Why This Matters

HeatShield Planner was built for the Kiro Spark Challenge. This page maps the feature set to the three judging rubric categories so evaluators can quickly see how each capability contributes to the overall project.

Potential Value

Heat-related illness is a real risk on the ASU Tempe campus, where summer temperatures regularly exceed 110 °F. HeatShield Planner addresses this by turning a single-route comparison tool into a full-day heat-risk planner.

Full-Day Planner

Users enter 2–5 campus commitments and receive per-transition heat-risk analysis for every walking segment in their day. Instead of checking one route at a time, the planner evaluates the entire schedule and highlights the riskiest segment automatically.

Heat Budget Dashboard

A visual heat budget shows how much of a daily exposure budget each walking segment consumes. Shaded routes, cooling stops, and shuttle alternatives reduce consumed budget — giving users a concrete way to see the cumulative benefit of heat-aware planning.

Shuttle Alternatives

When a walking segment is classified as "higher-risk" or "not recommended," the planner recommends the nearest campus shuttle stop as an alternative. This provides a practical fallback that goes beyond "avoid the heat" advice and offers a concrete action.

Implementation

The planner is built as an additive module layer on top of the existing ShadowPath Route_Engine. No existing files were modified (except navigation links and the GeoJSON dataset). All new logic lives in lib/planner/ and components/planner/.

Pure Utility Functions

Every planner computation — schedule transitions, segment risk, daily exposure, heat budget, safety evaluation, and recommendations — is implemented as a pure function with explicit inputs and outputs. No side effects, no hidden state. This makes the entire computation layer deterministic and independently testable.

TypeScript Types

All new data structures are defined in a single lib/planner/types.ts file: CampusCommitment, ScheduleTransition, HeatBudget, DailySafetyEvaluation, and more. The type system enforces that risk levels are always one of "lower-risk," "higher-risk," or "not recommended" — the word "safe" cannot appear.

Property-Based Tests

The planner includes 16 correctness properties verified with Vitest and fast-check.
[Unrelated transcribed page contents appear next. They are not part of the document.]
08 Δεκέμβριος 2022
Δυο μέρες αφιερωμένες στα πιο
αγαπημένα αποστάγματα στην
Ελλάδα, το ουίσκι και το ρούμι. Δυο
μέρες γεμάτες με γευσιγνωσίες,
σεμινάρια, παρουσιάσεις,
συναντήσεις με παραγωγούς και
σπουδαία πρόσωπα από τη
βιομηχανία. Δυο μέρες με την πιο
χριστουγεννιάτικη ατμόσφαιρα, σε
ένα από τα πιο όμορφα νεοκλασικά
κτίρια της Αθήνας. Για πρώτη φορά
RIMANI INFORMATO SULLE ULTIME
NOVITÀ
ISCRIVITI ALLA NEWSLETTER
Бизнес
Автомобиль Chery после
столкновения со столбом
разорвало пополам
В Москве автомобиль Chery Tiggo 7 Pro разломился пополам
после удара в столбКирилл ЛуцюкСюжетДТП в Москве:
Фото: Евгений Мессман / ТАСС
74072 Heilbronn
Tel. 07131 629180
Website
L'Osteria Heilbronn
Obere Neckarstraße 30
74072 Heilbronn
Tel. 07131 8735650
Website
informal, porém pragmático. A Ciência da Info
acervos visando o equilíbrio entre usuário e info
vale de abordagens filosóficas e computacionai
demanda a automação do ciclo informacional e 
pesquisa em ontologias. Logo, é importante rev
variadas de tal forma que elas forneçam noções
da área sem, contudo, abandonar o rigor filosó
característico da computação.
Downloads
These properties cover invariants like "N commitments produce exactly N−1 transitions," "consumed budget plus remaining budget always equals 100," and "higher shade always reduces heat budget consumption." Each property runs a minimum of 100 iterations across randomly generated inputs, catching edge cases that example-based tests miss.

Quality & Design

Quality is not just about code — it is about how the app communicates with users, who it includes, and how transparent it is about its limitations.

Responsible Language

The app never uses the word "safe." All risk communication uses three carefully chosen labels: "lower-risk," "higher-risk," and "not recommended." Recommendations are framed as options ("consider leaving earlier") rather than directives ("you must leave earlier"). A prototype disclaimer on the Day Planner page reminds users that the planner uses demo data and estimated calculations for educational and planning purposes only.

Accessibility

Every new component is keyboard-navigable and screen-reader compatible. Form inputs have associated <label> elements. Toggle switches use role="checkbox" with aria-checked. Risk badges use role="status" with descriptive aria-label attributes. Color-coded indicators always include text labels so colour is never the sole means of conveying information.

Methodology Transparency

The Methodology page documents the Exposure_Score formula, all input variables and weights, data sources, known limitations, and responsible design decisions. The Kiro Process page shows the full spec-driven development artefacts — requirements, design, tasks, test plan, and experiment log — so evaluators can trace every feature back to a requirement and every test back to a correctness property.